Alissa König, athlète d’élite du cadre B, nous parle de sa blessure aux Championnats du monde de Montréal et du processus de guérison qui, en raison d’une autre blessure, s’avère plus long qu’initialement prévu. Dans cette interview, tu découvriras pourquoi elle ne perd pas sa motivation malgré ces revers:

 

Alissa, tu t’es blessée au pied fin juin après l’épreuve préliminaire des championnats du monde à Montréal. Que s’est-il passé exactement?

La douleur est apparue soudainement après la ligne d’arrivée, si bien que je ne pouvais même plus poser le pied. La douleur est venue de nulle part et je ne m’y attendais définitivement pas. On m’a diagnostiqué une fracture de stress (fracture de fatigue) au pied droit.

Que signifiait cette blessure pour une athlète de haut niveau comme toi sur le plan psychologique?

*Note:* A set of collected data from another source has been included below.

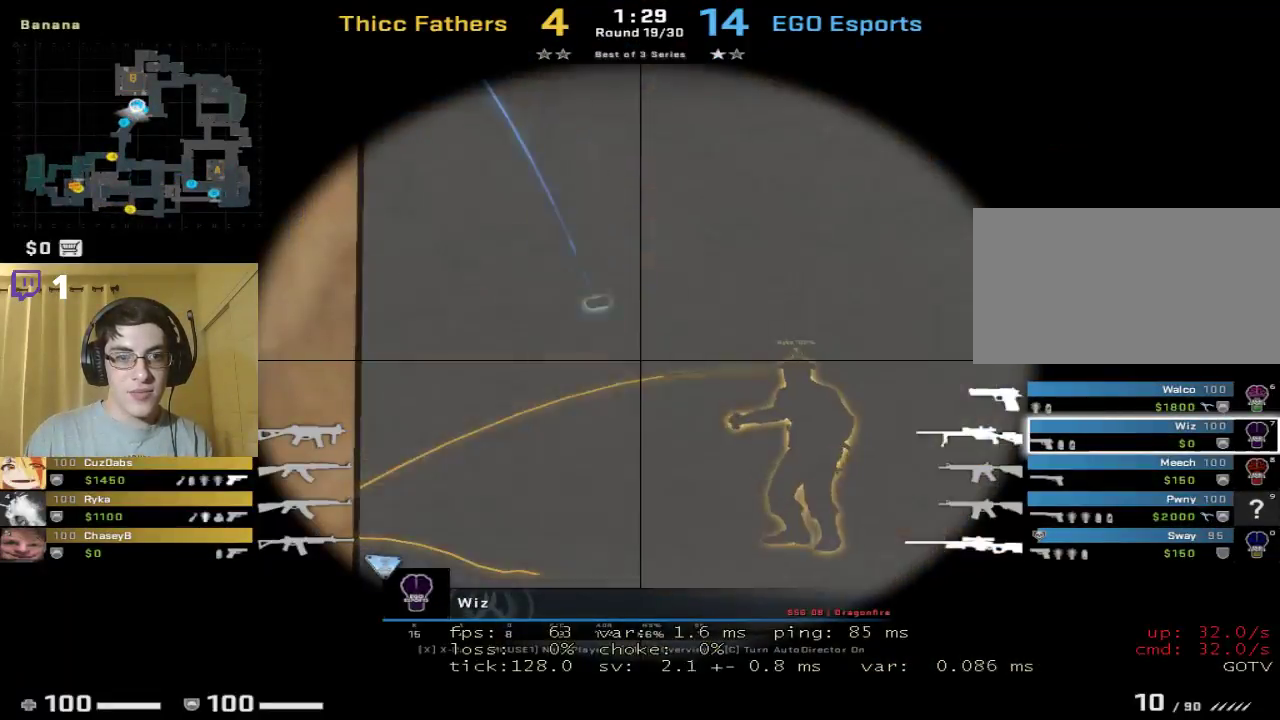
{"keys": [], "mouse": [], "events": []}
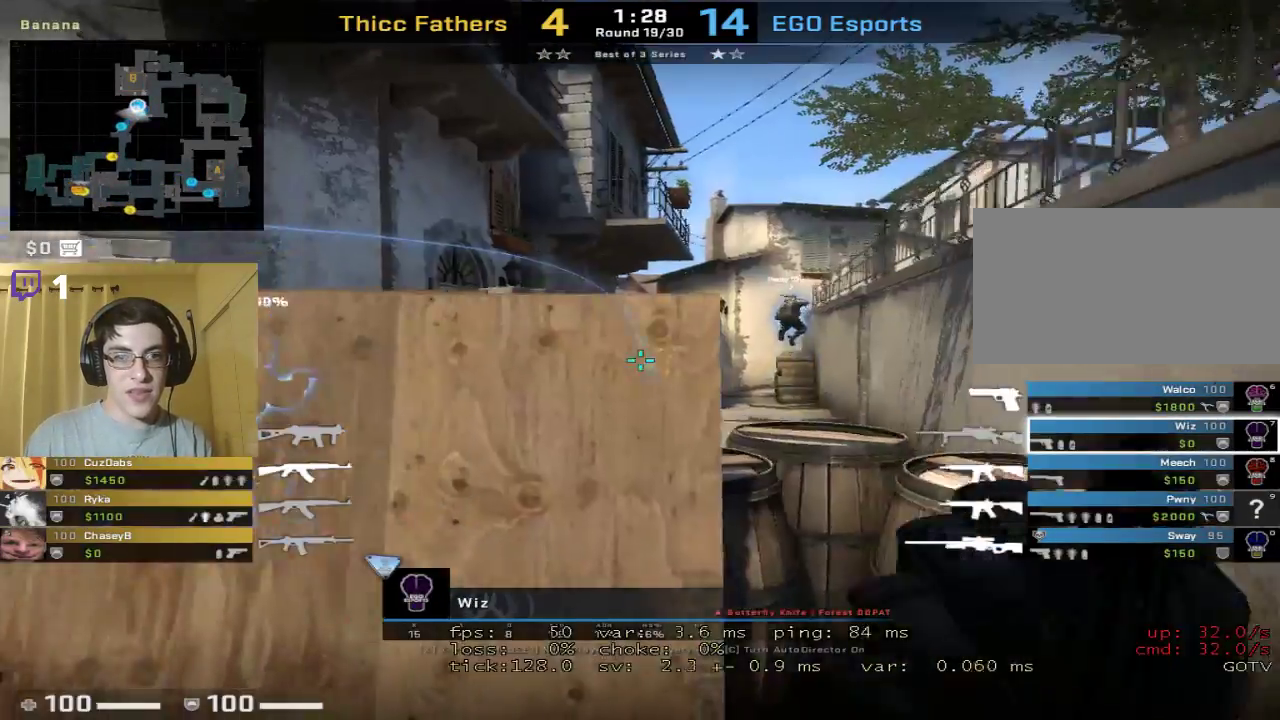
{"keys": [], "mouse": [], "events": []}
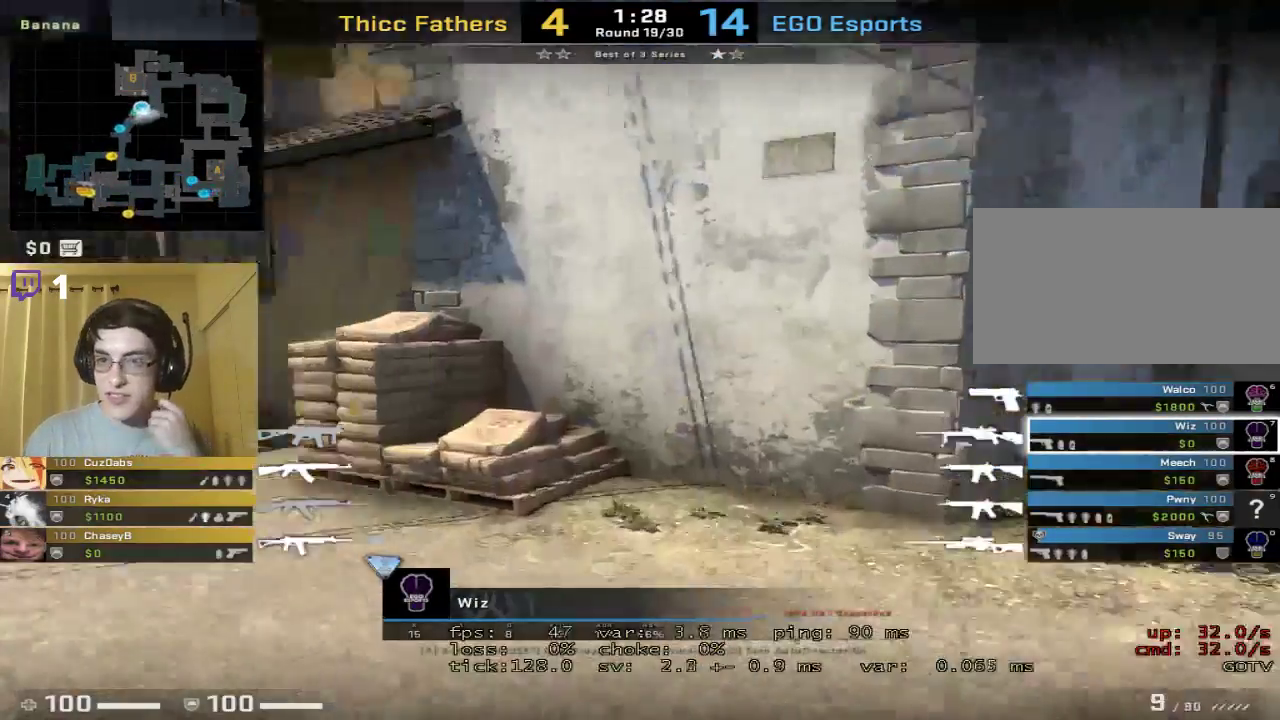
{"keys": [], "mouse": [], "events": []}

Sur le moment, cette blessure a été un énorme choc pour moi ! Je m’étais qualifiée pour la finale des championnats du monde lors de l’épreuve préliminaire, et puis voilà. Mais après le diagnostic, je me suis vite ressaisie et concentrée sur la natation, car je savais que la blessure ne durerait «que» 6 à 8 semaines dans le meilleur des cas.

Que s’est-il passé après ces 6-8 semaines?

Dès 6 semaines, j’ai commencé l’entraînement de course à pied et le pied était presque entièrement guéri au bout de 8 semaines et je n’avais plus de douleurs au pied. Mais j’ai ensuite été freiné par une nouvelle et très forte douleur à la hanche. Les médecins ont constaté que j’avais une déchirure du tendon de la hanche. Celle-ci a été diagnostiquée à la mi-août par une IRM.

La fracture de stress au pied était probablement due à une mauvaise sollicitation du pied, à cause de la douleur à la hanche. Car j’avais déjà cette douleur depuis le mois de mai, jamais très forte, mais elle était toujours là. Malheureusement, je n’ai jamais agi et je n’ai pas assez pris au sérieux cette douleur à la hanche, si bien que j’ai mal sollicité mon pied et que j’ai ensuite subi une fracture de stress.

Quelle a été la thérapie?

Au début, nous avons utilisé une thérapie par ondes de choc pour le pied, qui était extrêmement douloureuse pour moi et que j’avais beaucoup de mal à supporter. Nous avons couru sur l’Alter G (un tapis roulant qui permet de réduire le poids du corps) et j’ai suivi des séances de physiothérapie 2 à 3 fois par semaine. L’aquajogging était également au programme de l’entraînement – nous ne nous aimons pas beaucoup… :-). Nous avons également augmenté les doses de calcium pour favoriser la guérison des os. Lorsque le tendon enflammé est apparu, j’ai été un moment hors d’état de nuire. J’avais énormément de douleurs en vélo, en course à pied et aussi en natation, si bien que je n’ai presque rien pu faire pendant deux semaines. Même pendant cette phase, j’allais souvent chez le physiothérapeute, mais le plus important était de me reposer pour ne pas déclencher de douleur.

Pendant ces deux blessures, j’ai également été victime du Covid, ce qui ne m’a pas facilité la vie. J’avais déjà une bronchite avant les blessures aux championnats du monde et il s’est avéré plus tard que je l’avais «traînée» pendant quatre mois. On peut imaginer que tout cela n’a pas été facile…

Depuis quand la situation s’améliore-t-elle?

De juin (diagnostic de fracture de stress) à fin septembre, je n’ai presque rien fait, car quelque chose me retenait toujours. Mais depuis début octobre, je fais des progrès rapides et je retrouve enfin mon ancien rythme d’entraînement. Et ce, sans douleur. Cela me motive énormément! À partir de la mi-octobre, j’ai repris un plan d’entraînement comprenant trois séances par jour: musculation (ce qui est actuellement très important pour le développement), natation, cyclisme et course à pied. En ce qui concerne la course à pied, je n’ai pas encore atteint mon ancien niveau d’entraînement. Mais le travail en natation est déjà revenu à la normale, comme avant la blessure, tout comme le travail en cyclisme.

Quel est ton prochain objectif?

Mon objectif est maintenant de tout faire étape par étape. Le corps est en quelque sorte un miracle, quand je vois tout ce qu’il a dû supporter ces dernières semaines. Bien sûr, je veux commencer la saison 2023 le plus tôt possible afin de retrouver le rythme de la compétition et être prête lorsque les choses sérieuses commenceront ! Je suis très motivée et je me réjouis déjà de revenir sur le tapis bleu :-)!

Merci beaucoup Alissa d’avoir accepté de répondre à cette interview. Nous te souhaitons un bon rétablissement et beaucoup de succès pour ton retour!